Create a snowball effect by going from one debt to the next. This means that once you have paid your first debt, take the money you were paying towards it and add it to the minimum payment of the next debt. This method will help you pay off debts faster and keep you motivated with regular quick wins.

If you want to save the most on interest money in the long run, then choose the debt avalanche method. This means you have the discipline to repay with a large interest and you are comfortable with a long repayment time frame.

How To Build Your Emergency Fund In The Middle Of Paying Off Debts

Before we move on to understanding how the debt avalanche method works, let’s also consider creating a pool for emergency funds.
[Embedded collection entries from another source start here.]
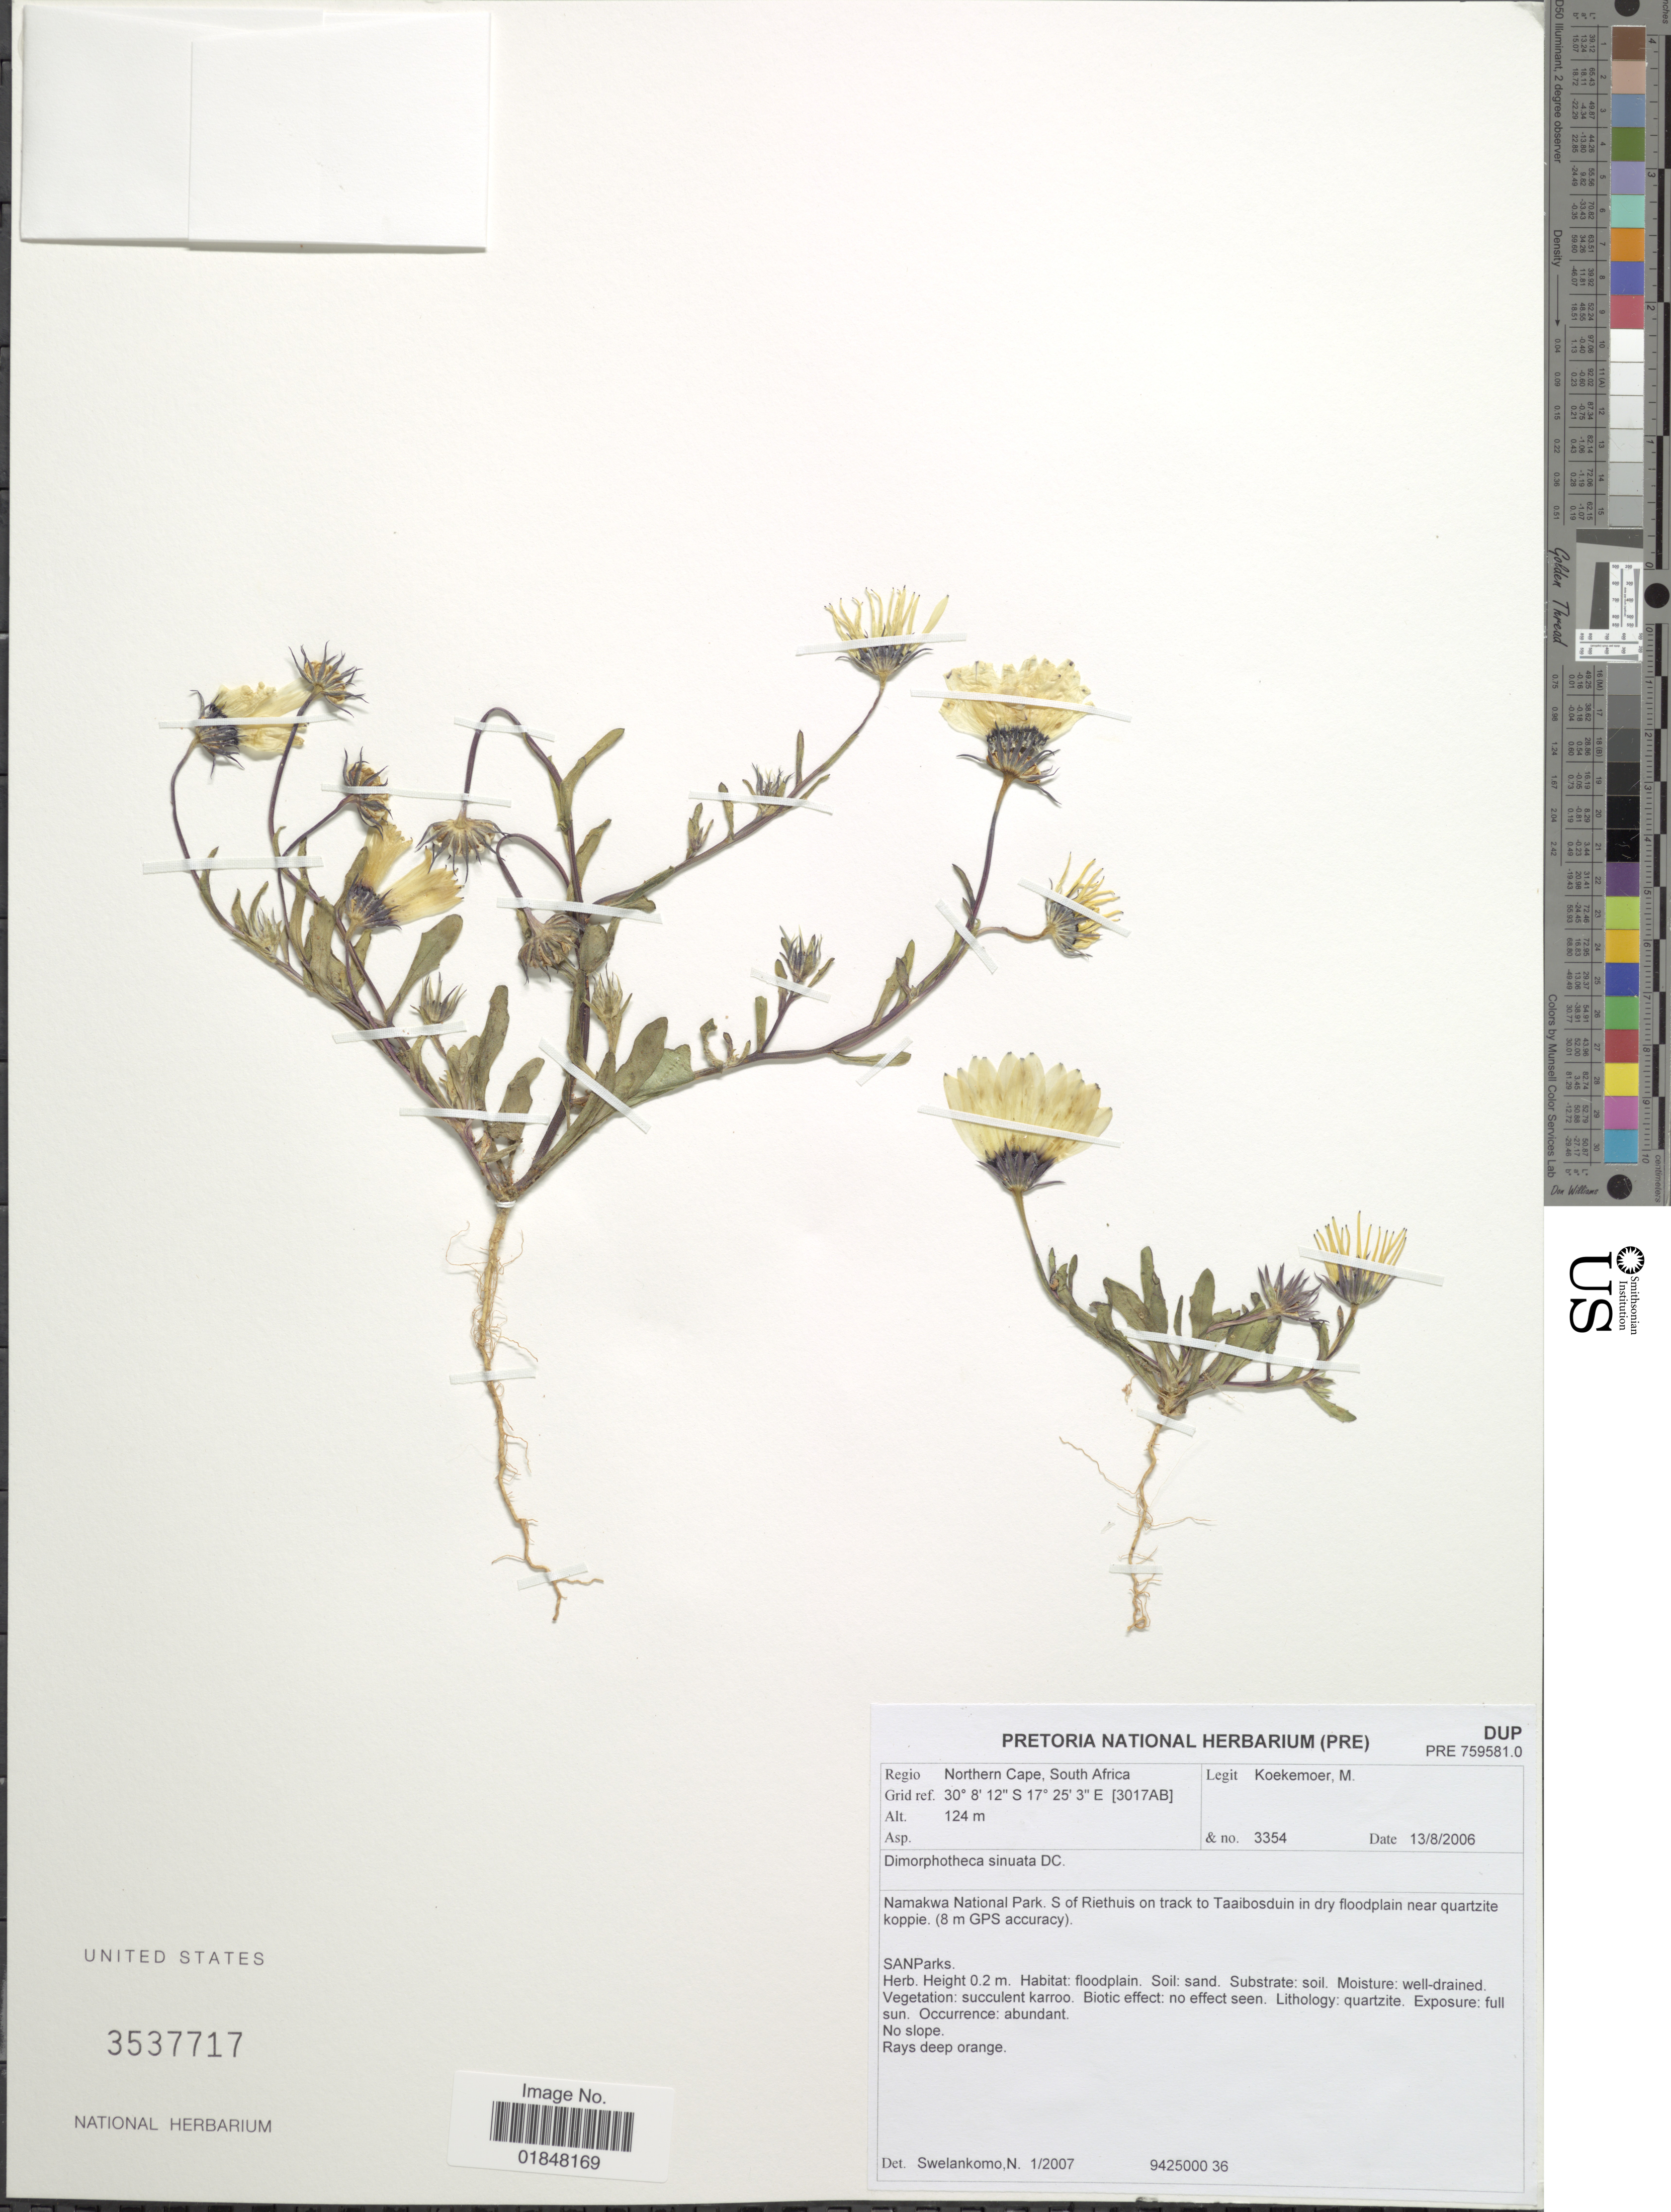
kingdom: Plantae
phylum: Tracheophyta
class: Magnoliopsida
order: Asterales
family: Asteraceae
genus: Dimorphotheca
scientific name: Dimorphotheca sinuata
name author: DC.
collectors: M. Koekemoer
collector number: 3354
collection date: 2006-08-13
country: South Africa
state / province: Northern Cape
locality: Namakwa National Park. S of Riethuis on track to Taaibosduin in dry floodplain near quartzite koppie (8 m GPS accuracy) (3017AB)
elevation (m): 124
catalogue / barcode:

It is necessary to take this crucial step of striking a balance between debt repayment and preparing for emergencies. 

Since emergencies never come knocking on your door, here are a few tips to consider:

  • Save a sum of money with smaller goals like INR 1000 to 2000 per month.
  • Direct unexpected money, tax refunds, and bonuses into your emergency funds account.
  • Set up a recurring bank account transfer to your emergency funds saving account.
  • Cut back on expenses where they are not needed to save additional money. For instance, postponing your trip to Goa or treating your friends on your birthday.

The Debt Avalanche With The Highest Interest Rates

Now that you can comprehend how to manage your emergency funds, here’s how the debt avalanche method works by focusing on saving money in the long run.

  • Step 1: Enlist your debts

Similar to the first step in the snowball approach, start by making a list of the debts you owe.

  • Step 2: Go from the highest to the lowest

Unlike the snowball approach, the debt avalanche approach requires you to prioritize your debts by paying the ones with the highest interest rates. Despite there being a larger balance, this approach entails going with the debt having the highest interest rate. Focus on paying off the debt first by putting all our extra money into paying off the first debt. This helps in minimising the interest snowball that grows over time. 

  • Step 3: Move on to paying your next debt

Once you are done paying your first debt, move on to paying for the next one. This debt is comparatively lower than the first one, giving you a bit of breathing space to clear them off.

Choose the debt snowball method if you have a lot of small debts holding you back. So, if you are better off with a psychological boost and motivation for quick wins, go for the debt snowball method.

While there is no one-size-fits-all approach, it is essential to choose a debt payment approach that aligns with your personal and financial goals.